酸化したオイルがサビの原因となり、さらにそのサビの成分が研磨剤のような役割をしてしまい、3番歯車の軸が上下とも摩耗しています。
この3番歯車が停止の直接の原因でした。
試験的に実証済なので判るのですが、この状態でもサビを除去すれば、とりあえず停止する事は無く動作します。
ただ、テンプの振り角は確実に落ちますので、振動や姿勢差といった外的要因が加わると精度が乱れます。
ロレックスの高精度を復活させるには、ここまで摩耗/変形した歯車は交換が必須となります。
ロレックスの高精度を復活させるには、ここまで摩耗/変形した歯車は交換が必須となります。
過去、正規代理店以外でオーバーホールされた履歴のあるロレックスで、まだオイルが残っている状態(=動作している)であるのに、こんな有様の歯車をいくらでも目にしてきました。

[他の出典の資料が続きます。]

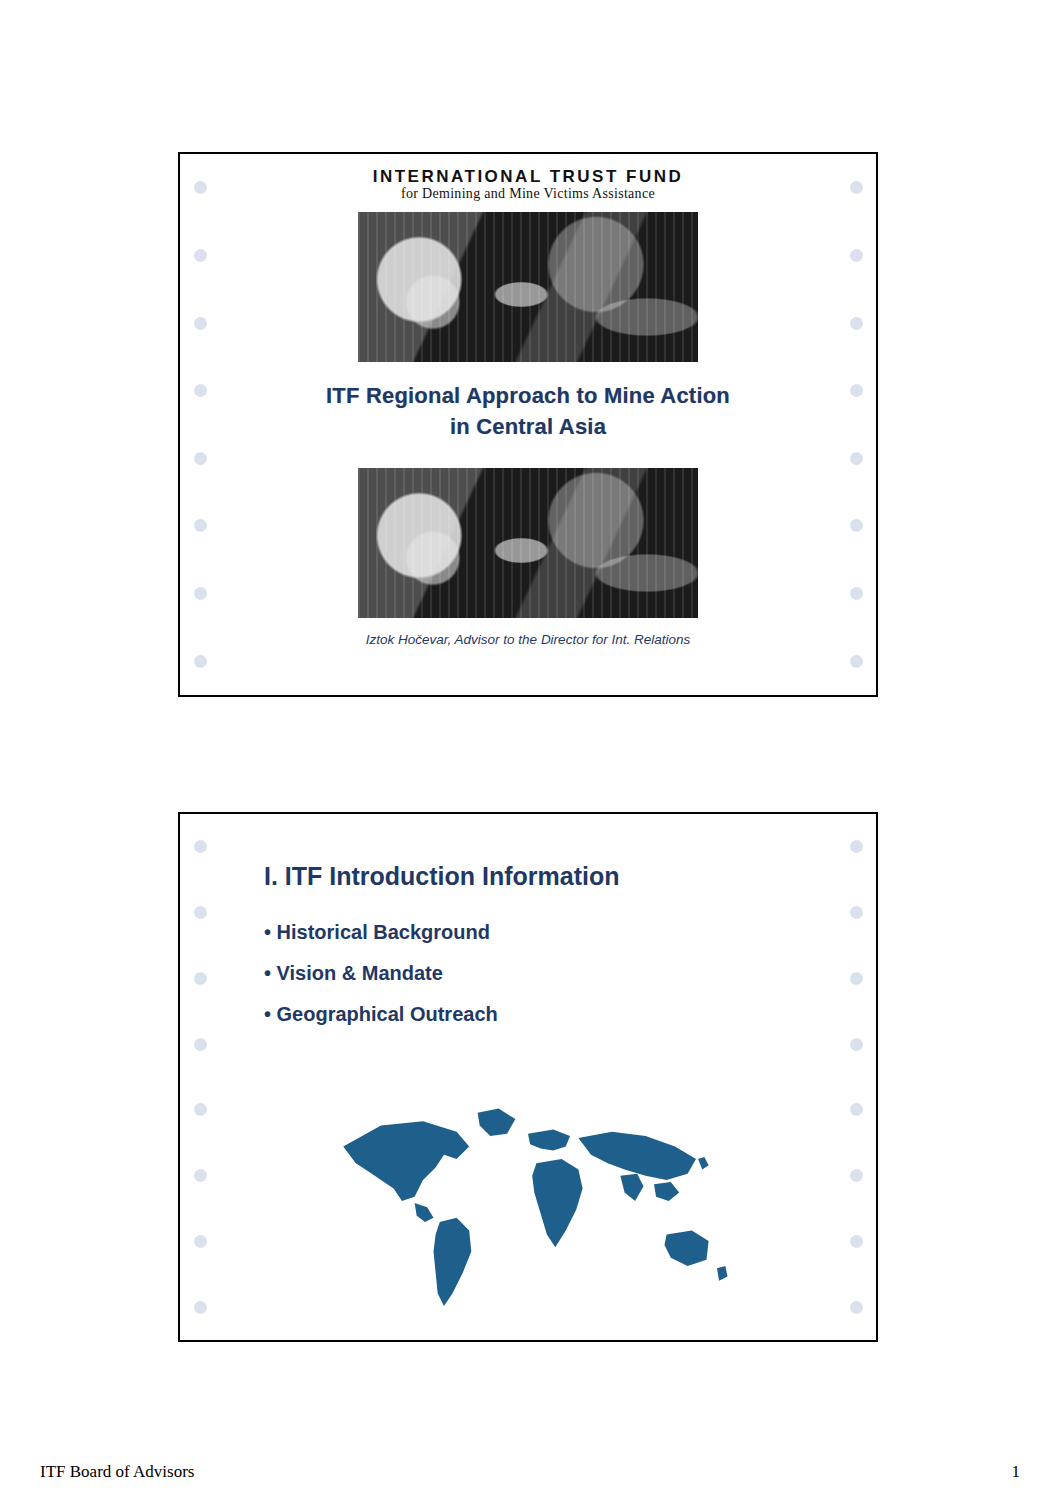INTERNATIONAL TRUST FUND
for Demining and Mine Victims Assistance
ITF Regional Approach to Mine Action
in Central Asia
Iztok Hočevar, Advisor to the Director for Int. Relations
I. ITF Introduction Information
Historical Background
Vision & Mandate
Geographical Outreach
ITF Board of Advisors
1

部品の入手が難しく、たとえ入手できたとしても高価なロレックスの部品の場合、見積額に余裕が無くギリギリだったりすると作業する側が交換を躊躇しがちなので、摩耗した歯車をそのまま継続して使用する傾向があります。
特に中古で販売される前にオーバーホールされた場合、買い取り額と売価の関係で出来る限り交換部品の点数を抑える傾向にありますので、こういった摩耗しきった部品でも使用してしまう場合があるようです。
勿論、一部の販売店を除いてそんな事はしていないと思いますので、誠実な中古販売をしているお店は、自信を持って「当店ではどこに出しても恥ずかしくない整備をしております」と胸を張ってくださいね。